Like many children of old money, Aldrich has also been given to romantic, irresponsible gestures—afflicted with the same "moral carelessness," he says, that is evident whenever a young heir dives into drugs, promiscuity or dangerous sports to make a gossamer life seem more real. A heady affair with a married woman in Paris produced a love child—now 26 and living in London. Five years later, settled in New York, Aldrich wed Anna Lou Humes, a young divorcée on her own with four daughters. It seemed a "gallant, dashing thing to do," he says, "rescuing the damsel in distress." But in the end, it was he who needed rescuing, thanks to his other great romance—with the bottle. In the late '70s, when Aldrich was drinking heavily, Anna Lou—who became a bank officer—was often the principal breadwinner for the family. Though she and Nelson have been separated since 1981, Old Money is dedicated to Anna Lou because, says Aldrich—sober now for five years—"she always propped up my morale." Learning of the dedication a few months before publication left Anna Lou "shaken and curious," she says. "But now I'm very pleased. It's a wonderful book."

Many critics agree. The Atlantic Monthly calls Old Money "the best nonfiction book about the American upper class written by one of its members since Henry Adams' Education." Blending autobiography and social history, Aldrich—who's related to the Rockefellers—discusses the special facts of life cushioned by money that is, by and large, "just there"—long separated from any nastiness involved in its acquisition. (Aldrich's great-grandfather, the first Nelson, a Rhode Island grocer, entered the Senate in 1881 worth $50,000 and left 30 years later worth $12 million, thanks to the kindness of grateful monopolists.) One such fact, familiar to any child ever to hunch down in the family limousine in an agony of shame and pride, is the humiliating public perception that "inheritors of old money are lightweights"—sissies, wimps, dilettantes and degenerates. To counter that, says Aldrich, old money sets its young a series of personal "ordeals": boarding school, the high seas, war.
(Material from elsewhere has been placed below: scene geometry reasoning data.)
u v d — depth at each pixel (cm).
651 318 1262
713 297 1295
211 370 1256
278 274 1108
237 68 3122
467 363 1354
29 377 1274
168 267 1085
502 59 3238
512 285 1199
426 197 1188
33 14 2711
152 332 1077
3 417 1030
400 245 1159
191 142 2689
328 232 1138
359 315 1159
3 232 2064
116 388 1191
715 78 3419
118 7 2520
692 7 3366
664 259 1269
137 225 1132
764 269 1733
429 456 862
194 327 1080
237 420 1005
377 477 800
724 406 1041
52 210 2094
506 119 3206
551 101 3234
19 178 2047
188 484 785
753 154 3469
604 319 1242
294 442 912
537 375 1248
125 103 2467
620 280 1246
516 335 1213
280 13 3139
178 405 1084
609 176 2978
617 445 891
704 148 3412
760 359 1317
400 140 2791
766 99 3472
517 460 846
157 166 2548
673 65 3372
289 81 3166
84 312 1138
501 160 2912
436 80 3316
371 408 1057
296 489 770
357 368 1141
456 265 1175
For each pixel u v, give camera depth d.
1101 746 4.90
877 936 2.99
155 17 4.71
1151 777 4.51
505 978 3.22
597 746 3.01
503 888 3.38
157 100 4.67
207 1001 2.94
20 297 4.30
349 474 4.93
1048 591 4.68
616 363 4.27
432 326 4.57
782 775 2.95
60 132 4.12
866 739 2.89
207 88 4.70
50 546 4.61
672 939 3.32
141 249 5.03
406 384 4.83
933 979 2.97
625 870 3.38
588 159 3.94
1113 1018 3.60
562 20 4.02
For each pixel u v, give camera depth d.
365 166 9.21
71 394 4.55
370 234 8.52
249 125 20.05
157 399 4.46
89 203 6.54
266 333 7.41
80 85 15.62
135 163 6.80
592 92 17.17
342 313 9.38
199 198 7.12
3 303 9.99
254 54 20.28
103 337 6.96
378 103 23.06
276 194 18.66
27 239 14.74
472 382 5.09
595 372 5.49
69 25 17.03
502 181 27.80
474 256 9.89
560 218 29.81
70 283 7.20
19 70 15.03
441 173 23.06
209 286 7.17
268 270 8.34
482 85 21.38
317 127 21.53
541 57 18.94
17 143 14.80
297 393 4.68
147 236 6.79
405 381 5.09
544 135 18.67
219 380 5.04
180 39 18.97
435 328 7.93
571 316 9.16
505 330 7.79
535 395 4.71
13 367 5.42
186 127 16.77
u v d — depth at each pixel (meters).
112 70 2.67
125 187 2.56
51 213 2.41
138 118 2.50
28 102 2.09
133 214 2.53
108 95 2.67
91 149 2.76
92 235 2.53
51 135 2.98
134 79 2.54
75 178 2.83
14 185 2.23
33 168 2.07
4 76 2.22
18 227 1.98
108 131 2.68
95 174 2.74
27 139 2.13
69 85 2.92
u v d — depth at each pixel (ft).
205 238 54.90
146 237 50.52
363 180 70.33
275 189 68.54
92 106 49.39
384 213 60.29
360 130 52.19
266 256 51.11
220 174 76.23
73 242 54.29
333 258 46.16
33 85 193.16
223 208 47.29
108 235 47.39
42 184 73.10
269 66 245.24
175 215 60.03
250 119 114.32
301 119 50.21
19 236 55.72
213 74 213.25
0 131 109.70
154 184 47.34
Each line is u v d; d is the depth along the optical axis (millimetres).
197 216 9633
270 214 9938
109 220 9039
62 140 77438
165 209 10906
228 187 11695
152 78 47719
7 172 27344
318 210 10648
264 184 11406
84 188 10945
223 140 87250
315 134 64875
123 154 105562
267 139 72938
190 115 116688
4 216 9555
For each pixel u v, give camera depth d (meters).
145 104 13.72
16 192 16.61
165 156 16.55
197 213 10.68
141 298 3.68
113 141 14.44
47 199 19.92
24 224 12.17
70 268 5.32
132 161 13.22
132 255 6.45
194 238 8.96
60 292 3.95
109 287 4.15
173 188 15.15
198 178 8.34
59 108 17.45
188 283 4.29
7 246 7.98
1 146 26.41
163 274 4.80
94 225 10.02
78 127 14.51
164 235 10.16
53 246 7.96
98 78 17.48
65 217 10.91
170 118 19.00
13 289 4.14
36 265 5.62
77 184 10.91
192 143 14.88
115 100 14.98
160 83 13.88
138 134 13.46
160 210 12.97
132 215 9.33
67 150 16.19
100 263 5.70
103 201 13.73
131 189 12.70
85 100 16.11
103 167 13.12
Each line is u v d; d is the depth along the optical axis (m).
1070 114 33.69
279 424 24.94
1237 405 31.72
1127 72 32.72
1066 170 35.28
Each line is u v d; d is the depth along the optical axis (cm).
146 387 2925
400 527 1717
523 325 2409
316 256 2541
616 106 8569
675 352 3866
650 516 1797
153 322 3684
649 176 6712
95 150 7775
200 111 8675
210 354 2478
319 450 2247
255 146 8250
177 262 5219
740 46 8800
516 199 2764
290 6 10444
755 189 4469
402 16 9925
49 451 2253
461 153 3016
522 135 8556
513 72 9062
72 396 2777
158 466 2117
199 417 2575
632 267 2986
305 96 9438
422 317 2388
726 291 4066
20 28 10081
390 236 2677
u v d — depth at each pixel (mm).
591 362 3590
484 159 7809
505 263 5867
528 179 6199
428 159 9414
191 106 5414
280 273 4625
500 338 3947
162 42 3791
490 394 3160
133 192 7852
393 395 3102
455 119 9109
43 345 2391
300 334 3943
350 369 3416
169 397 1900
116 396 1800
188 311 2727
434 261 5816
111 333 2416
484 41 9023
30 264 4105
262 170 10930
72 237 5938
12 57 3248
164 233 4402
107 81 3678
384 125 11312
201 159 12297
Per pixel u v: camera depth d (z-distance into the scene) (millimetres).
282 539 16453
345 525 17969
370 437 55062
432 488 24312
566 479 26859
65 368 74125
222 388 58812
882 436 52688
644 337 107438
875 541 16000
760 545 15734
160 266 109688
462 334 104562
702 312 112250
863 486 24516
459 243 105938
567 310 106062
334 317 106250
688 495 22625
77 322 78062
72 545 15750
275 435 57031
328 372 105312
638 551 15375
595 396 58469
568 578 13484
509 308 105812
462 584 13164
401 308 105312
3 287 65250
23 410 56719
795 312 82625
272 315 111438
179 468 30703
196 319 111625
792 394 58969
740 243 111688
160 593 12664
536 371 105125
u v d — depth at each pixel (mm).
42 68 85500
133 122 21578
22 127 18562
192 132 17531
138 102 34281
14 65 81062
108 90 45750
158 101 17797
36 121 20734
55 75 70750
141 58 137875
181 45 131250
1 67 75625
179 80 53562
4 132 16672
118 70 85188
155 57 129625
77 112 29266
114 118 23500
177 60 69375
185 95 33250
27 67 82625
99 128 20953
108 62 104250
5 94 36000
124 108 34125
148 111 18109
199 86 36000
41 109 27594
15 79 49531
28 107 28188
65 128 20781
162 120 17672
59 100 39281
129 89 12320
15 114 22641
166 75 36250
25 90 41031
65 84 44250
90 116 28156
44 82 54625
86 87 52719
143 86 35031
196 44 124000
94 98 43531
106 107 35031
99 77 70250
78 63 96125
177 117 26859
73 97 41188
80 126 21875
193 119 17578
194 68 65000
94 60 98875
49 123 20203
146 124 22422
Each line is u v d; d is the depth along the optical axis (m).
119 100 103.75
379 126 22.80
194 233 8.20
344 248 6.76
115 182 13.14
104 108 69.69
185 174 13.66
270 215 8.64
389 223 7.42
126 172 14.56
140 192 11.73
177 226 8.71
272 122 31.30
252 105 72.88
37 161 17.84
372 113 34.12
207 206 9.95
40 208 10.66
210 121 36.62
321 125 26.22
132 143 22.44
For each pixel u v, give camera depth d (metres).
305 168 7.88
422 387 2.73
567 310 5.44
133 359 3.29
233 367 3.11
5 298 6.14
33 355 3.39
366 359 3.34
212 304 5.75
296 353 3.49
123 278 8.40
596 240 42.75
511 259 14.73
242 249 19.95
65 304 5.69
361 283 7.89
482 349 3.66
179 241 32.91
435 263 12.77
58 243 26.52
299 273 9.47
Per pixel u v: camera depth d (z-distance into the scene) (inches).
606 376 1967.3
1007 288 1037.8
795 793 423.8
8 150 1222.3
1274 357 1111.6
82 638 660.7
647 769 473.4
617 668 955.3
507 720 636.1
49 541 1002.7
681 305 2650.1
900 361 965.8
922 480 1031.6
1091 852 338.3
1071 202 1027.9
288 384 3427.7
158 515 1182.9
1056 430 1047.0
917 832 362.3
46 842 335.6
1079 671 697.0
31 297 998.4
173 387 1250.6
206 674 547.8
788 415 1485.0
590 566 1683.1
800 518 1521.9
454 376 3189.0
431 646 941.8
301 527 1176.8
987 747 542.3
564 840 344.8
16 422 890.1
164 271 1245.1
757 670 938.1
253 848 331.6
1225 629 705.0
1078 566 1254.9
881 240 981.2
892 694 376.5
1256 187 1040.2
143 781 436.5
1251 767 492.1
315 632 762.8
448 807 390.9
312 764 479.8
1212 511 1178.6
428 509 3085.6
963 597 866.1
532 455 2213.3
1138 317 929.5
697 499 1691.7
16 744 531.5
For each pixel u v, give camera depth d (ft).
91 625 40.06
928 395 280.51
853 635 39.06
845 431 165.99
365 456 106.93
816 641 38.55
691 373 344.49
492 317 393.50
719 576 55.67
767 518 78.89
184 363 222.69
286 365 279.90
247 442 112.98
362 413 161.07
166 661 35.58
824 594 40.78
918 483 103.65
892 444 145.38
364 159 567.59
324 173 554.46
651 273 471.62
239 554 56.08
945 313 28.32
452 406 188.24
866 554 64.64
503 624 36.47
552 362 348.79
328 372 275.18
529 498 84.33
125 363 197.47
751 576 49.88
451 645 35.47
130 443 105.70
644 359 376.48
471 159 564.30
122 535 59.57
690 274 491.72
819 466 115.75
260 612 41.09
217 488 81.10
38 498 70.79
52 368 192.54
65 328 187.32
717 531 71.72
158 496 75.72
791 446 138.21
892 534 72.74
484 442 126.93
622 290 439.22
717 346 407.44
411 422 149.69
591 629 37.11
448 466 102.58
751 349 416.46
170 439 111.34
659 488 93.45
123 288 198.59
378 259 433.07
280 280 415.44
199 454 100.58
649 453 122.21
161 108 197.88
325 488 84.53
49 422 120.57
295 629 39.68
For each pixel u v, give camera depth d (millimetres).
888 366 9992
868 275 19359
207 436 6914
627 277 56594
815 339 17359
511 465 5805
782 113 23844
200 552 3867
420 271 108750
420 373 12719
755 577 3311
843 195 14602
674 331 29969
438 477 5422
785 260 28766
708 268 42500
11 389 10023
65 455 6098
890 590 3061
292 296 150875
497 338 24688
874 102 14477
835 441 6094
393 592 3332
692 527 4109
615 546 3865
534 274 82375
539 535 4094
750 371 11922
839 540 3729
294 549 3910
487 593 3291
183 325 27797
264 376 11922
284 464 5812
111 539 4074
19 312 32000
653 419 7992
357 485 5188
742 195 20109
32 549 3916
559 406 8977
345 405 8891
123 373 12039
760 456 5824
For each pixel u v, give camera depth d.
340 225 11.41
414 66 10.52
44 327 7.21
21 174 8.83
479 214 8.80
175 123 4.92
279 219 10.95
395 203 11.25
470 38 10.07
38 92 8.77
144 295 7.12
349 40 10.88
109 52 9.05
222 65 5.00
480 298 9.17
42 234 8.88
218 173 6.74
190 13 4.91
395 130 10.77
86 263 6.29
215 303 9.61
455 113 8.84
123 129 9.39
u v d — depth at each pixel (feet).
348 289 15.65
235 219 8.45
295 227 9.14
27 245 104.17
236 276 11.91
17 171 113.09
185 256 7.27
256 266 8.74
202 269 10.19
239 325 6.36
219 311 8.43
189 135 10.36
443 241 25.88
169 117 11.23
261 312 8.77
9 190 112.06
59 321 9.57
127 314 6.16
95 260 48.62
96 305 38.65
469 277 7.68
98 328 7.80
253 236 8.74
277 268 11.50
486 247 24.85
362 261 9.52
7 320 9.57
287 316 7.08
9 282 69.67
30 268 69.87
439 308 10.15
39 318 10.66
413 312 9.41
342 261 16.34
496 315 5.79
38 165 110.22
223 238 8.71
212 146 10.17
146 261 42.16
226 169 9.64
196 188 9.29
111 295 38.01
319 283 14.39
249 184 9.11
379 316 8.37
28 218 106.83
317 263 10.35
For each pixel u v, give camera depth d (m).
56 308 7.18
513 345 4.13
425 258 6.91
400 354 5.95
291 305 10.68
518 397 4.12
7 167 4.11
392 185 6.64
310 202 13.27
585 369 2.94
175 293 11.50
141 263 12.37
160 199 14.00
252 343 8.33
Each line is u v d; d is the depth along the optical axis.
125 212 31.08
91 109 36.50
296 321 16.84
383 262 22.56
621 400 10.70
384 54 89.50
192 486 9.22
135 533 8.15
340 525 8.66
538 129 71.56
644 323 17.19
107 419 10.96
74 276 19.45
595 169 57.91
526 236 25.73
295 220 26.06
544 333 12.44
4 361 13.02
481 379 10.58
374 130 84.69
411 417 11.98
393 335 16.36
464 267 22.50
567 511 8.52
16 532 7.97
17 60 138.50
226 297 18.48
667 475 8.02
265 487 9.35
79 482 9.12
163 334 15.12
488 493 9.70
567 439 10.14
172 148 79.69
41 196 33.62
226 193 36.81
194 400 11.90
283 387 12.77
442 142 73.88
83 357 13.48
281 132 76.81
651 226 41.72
Aldrich also explains why polo is the perfect old-money game. It's not just because the horses and equipment cost a fortune, but rather because the sport is almost impossible to master. "To play it well, one has to have always—past perfectly—played it," he says. "The entrepreneur cannot learn it without looking ridiculous. All he or she can do is buy the clothes associated with it." And so it goes for all efforts to reduce old money to a set of marketable products—as if there were, Aldrich writes, "nonchalance sold along with naturally-tailored suits, magnanimity arriving in the mail with every L.L. Bean catalog or a sense of fair play included in the warranty of each Volvo station wagon." Perhaps it's just as well these carefully inculcated old money attitudes cannot be readily retailed, since they often go hand in hand, Aldrich notes, with others, such as racial prejudice and stultifying habit.

Yet Aldrich neither condemns nor defends his class. Indeed, his cousin Dr. Graham Blaine charges Aldrich with "hedging his bets...wanting to be both an on insider and an outsider." In a sense, though, Aldrich was always that—the poor boy at the ball. And since he has already suffered some of the pitfalls of having been born into money, he wouldn't mind having a bit. "It's nice to be famous," says Aldrich with a laugh, delighted with the critical reception to his book. "But how do I get rich?"